In 2000, I was invited to contribute a work to an exhibition ‘Blake’s Heaven’ held at Scholar Fine Art, Piccadilly. This first impression of ‘Joy & Woe are Woven Fine’ was bought by the gallery owner as a leaving gift for the member of staff who had looked after the exhibition. I was delighted she had chosen it from the works on display that she’d come to know well over the weeks. As well as work by some contemporary artists there was a landscape piece by Paul Nash, Biblical engravings by David Jones and visionary imaginative drawings by Cecil Collins. The exhibition was to coincide with a retrospective of William Blake’s work at Tate Britain.
Joy and Woe are Woven Fine
The copper plate etching was carried with me on a first trip to Ireland, near Allihies on the Beara Peninsula in County Cork. On the western coast of Ireland, overlooking the Atlantic Ocean there is a rugged coastline and hilly fields. I drew outside, once propping the copper plate on a sea wall. A passer by pointed to a hill nearby explaining that the hills had copper in them. I was pleased to learn about the copper mining heritage and felt the connection of the copper plate in my hands and the copper I now knew to be underground.
Cormac and Aoife, the children of friends I was staying with, were experiencing their Summer Holidays so were freely clambering on the rocks, creating music, swimming and reading. With the family there was much poetry reading and writing, painting and drawing and time in the town. I swim under the swirling sea for the first time with a snorkel and found the experience a visual wonder.

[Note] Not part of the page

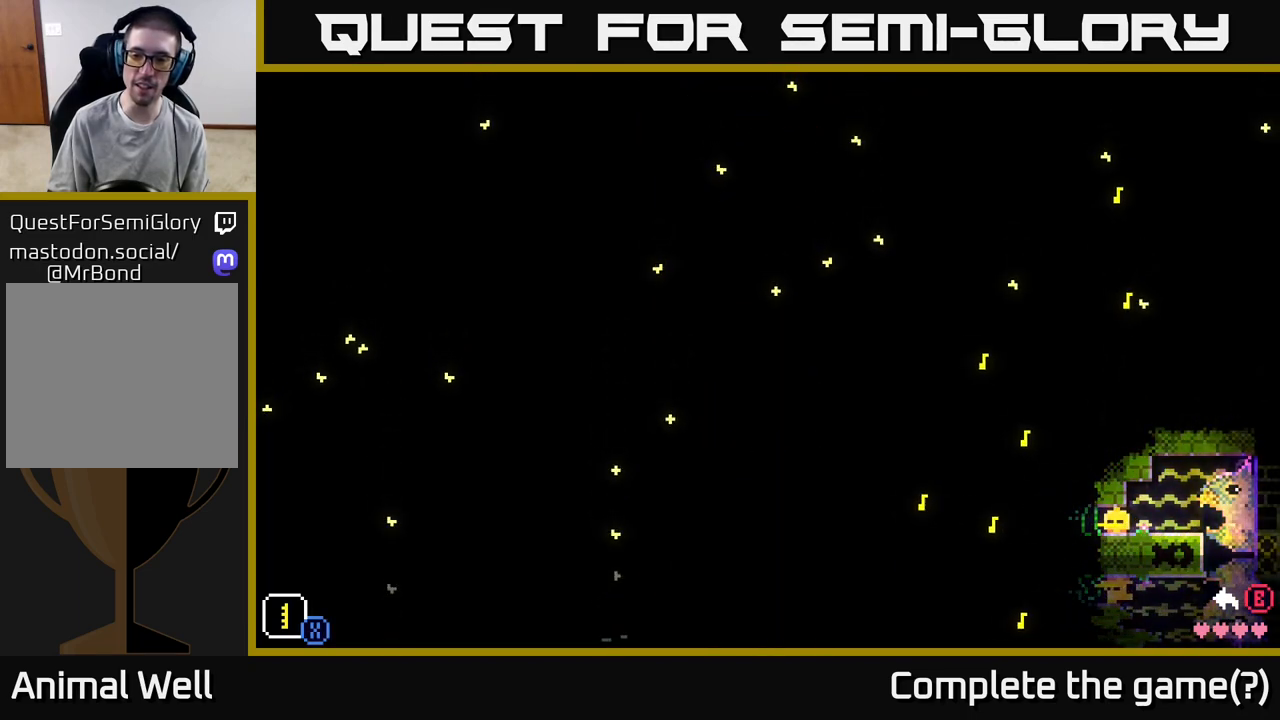
{"buttons": ["B"], "left_stick": "up-left", "right_stick": "center", "events": [[133, "left_stick", "down-left"], [183, "left_stick", "left"], [283, "left_stick", "up-left"], [483, "B", "down"]]}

For three weeks I worked on the plate drawing from the array of surrounding experiences, and read from the collected poems of Blake, the two thread in the work are woven. The original title ‘Joy & Woe are woven fine’, later shortened to ‘Joy’ as it was a very happy time, are Blake’s lines, the next being ‘Clothing for the soul divine’. The sentiment rings true to me, not just as a truism of emotional life, but in particular the life of the artist; creative life.
The image, simply having the two subjects of a summer visit and reading Blake is the interweaving of experience of things I saw, heard, understood and imagined within that time. I’ve listed some insights after the collect of details from the print.
Aoife played the tin whistle. The music could be seen like marks on rocks and lapping fire. Cormac looked from a rock deep under the sea, long Summer days and starry evenings, a sheep edged the grass. A world bubble, a sky bubble.